The scandal enveloping Lord Rennard and the Liberal Democrats has developed further in the past 72 hours. As a long-standing Party member, it saddens me once again to see the Party I support and to which I have given time and money for over 30 years bleeding from self-inflicted wounds.
Legality, morality and politics have become inextricably tangled since the publication of Justice Webster's report into the allegations of sexual harassment made by several women against Lord Rennard. While Alex Carlile seems to take the view that the report has exonerated his colleague Chris Rennard, a more thorough reading of Justice Webster's words suggests otherwise.
The evidence of those allegedly molested by Lord Rennard is described as "broadly credible" but while under the English judicial system there is insufficient evidence to bring a successful prosecution against Chris Rennard, at no point is it to my understanding suggesting that Chris Rennard is completely innocent of any wrongdoing which would imply that all the evidence has been exaggerated or fabricated as part of a conspiracy to destroy Lord Rennard's reputation.
Justice Webster doesn't suggest innocence but recognises there is insufficient evidence to prove guilt.
Nick Clegg's response was to suggest Lord Rennard apologise but of course an apology, however couched, could be construed as an admission of guilt and leave Lord Rennard open to private prosecution and indeed renewed interest from the Police. In effect, Nick Clegg's actions have blocked the path to an apology.
Now it seems that Lord Rennard is so determined to flaunt his innocence that he is threatening legal action if not re-admitted to the Liberal Democrat parliamentary party in the Lords. It may be ironic that possibly Nick Clegg is regretting not having the dictatorial powers available to a Conservative or Labour leader. Instead, he is caught between the rock of public humiliation and the hard place of seeing Lord Rennard welcomed back into the fold by Liberal Democrat Peers.
Once again, I am staggered by the political naivety and stupidity of supposedly political people. I don't doubt both Nick Clegg and Chris Rennard know how bad this looks and how much damage it is doing to the Party. I fully appreciate and understand Lord Rennard's refusal to implicate himself - he may believe he has genuinely done nothing wrong or he may believe Justice Webster's report has exonerated him to the degree that he can carry on as though nothing has happened and the slightest admonishment would be an indication of a guilt he either does not feel or does not accept.
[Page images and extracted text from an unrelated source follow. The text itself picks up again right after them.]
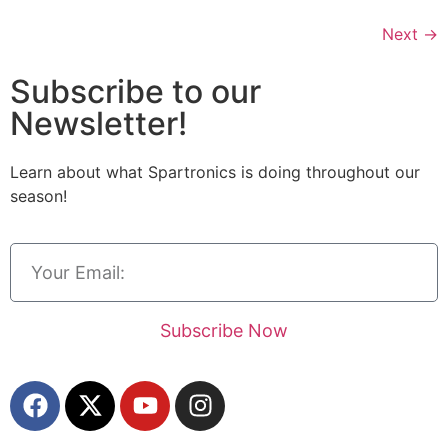
Next
→
Subscribe to our
Newsletter!
Learn about what Spartronics is doing throughout our
season!
Subscribe Now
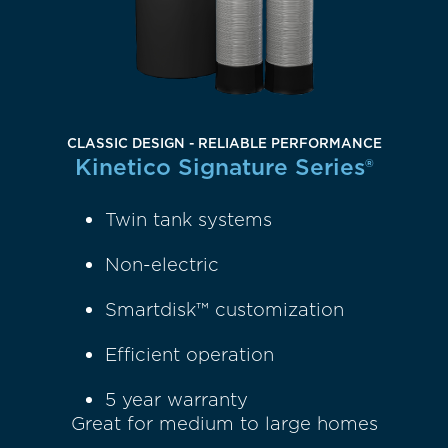
CLASSIC DESIGN - RELIABLE PERFORMANCE
Kinetico Signature Series®
Twin tank systems
Non-electric
Smartdisk™ customization
Efficient operation
5 year warranty
Great for medium to large homes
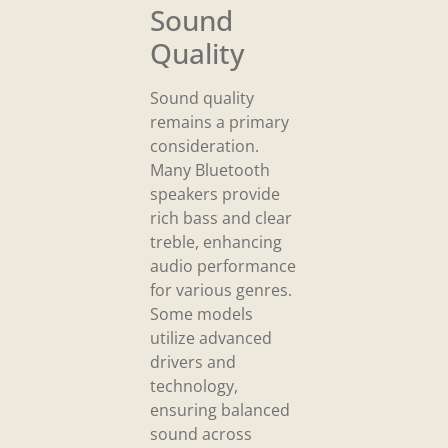
Sound
Quality
Sound quality
remains a primary
consideration.
Many Bluetooth
speakers provide
rich bass and clear
treble, enhancing
audio performance
for various genres.
Some models
utilize advanced
drivers and
technology,
ensuring balanced
sound across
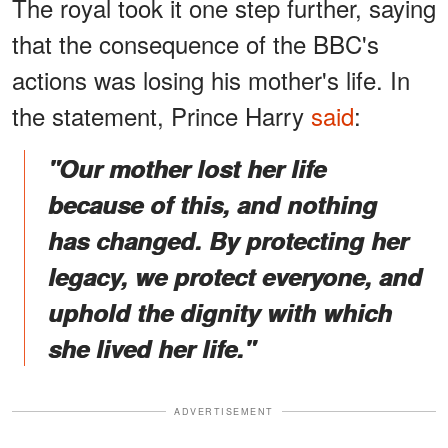
The royal took it one step further, saying
that the consequence of the BBC's
actions was losing his mother's life. In
the statement, Prince Harry
said
:
"Our mother lost her life
because of this, and nothing
has changed. By protecting her
legacy, we protect everyone, and
uphold the dignity with which
she lived her life."
ADVERTISEMENT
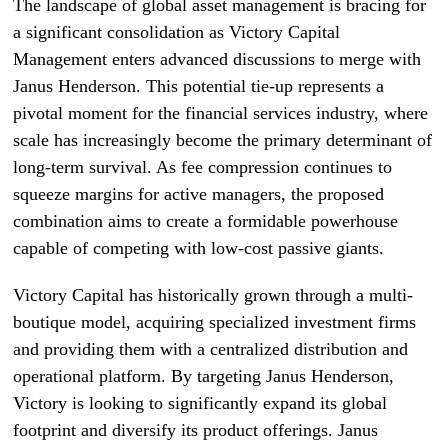
The landscape of global asset management is bracing for
a significant consolidation as Victory Capital
Management enters advanced discussions to merge with
Janus Henderson. This potential tie-up represents a
pivotal moment for the financial services industry, where
scale has increasingly become the primary determinant of
long-term survival. As fee compression continues to
squeeze margins for active managers, the proposed
combination aims to create a formidable powerhouse
capable of competing with low-cost passive giants.
Victory Capital has historically grown through a multi-
boutique model, acquiring specialized investment firms
and providing them with a centralized distribution and
operational platform. By targeting Janus Henderson,
Victory is looking to significantly expand its global
footprint and diversify its product offerings. Janus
Being a member of a political Party does not compel you to be a saint - indeed, I don't doubt that whatever the commonality of political belief in a party (much less than you might think) there is a huge divergence of personal morality and moral code and behaviour condoned by some would be considered wholly unacceptable by others.
No one can stop Chris Rennard continuing to be a member of the Party (except Chris Rennard) but it is now time for the Peers to recognise that legal nuances and chicanery mean nothing to the public. The evidence is "broadly credible" as Webster has put it so it's time to recognise it and to recognise if not individual guilt then personal political responsibility and awareness. It is time for the Peers to see beyond the comfort of legal self-indulgence and consider the wider interests of the Party and its membership.
Some would argue Nick Clegg has taken a whole lot of punishment for the Party (some of it deserved, some not) but sometimes individuals need, in the greater interest of the Party, to stand up and take one for the team so to speak. It is now Chris Rennard's turn to help the party one last time - if not by apologising then by recognising that the bulk of the Party want him to be distant from them for the foreseeable period and therefore removing himself from all Party positions of responsibility would be the sensible and honourable thing to do.
As a political strategist, it's probably what Chris Rennard would recommend to a Councillor in the same position - it's time for him to follow his own advice and accept that this has gone far beyond his personal reputation and redemption and to take a more considered if not a more personally rewarding course.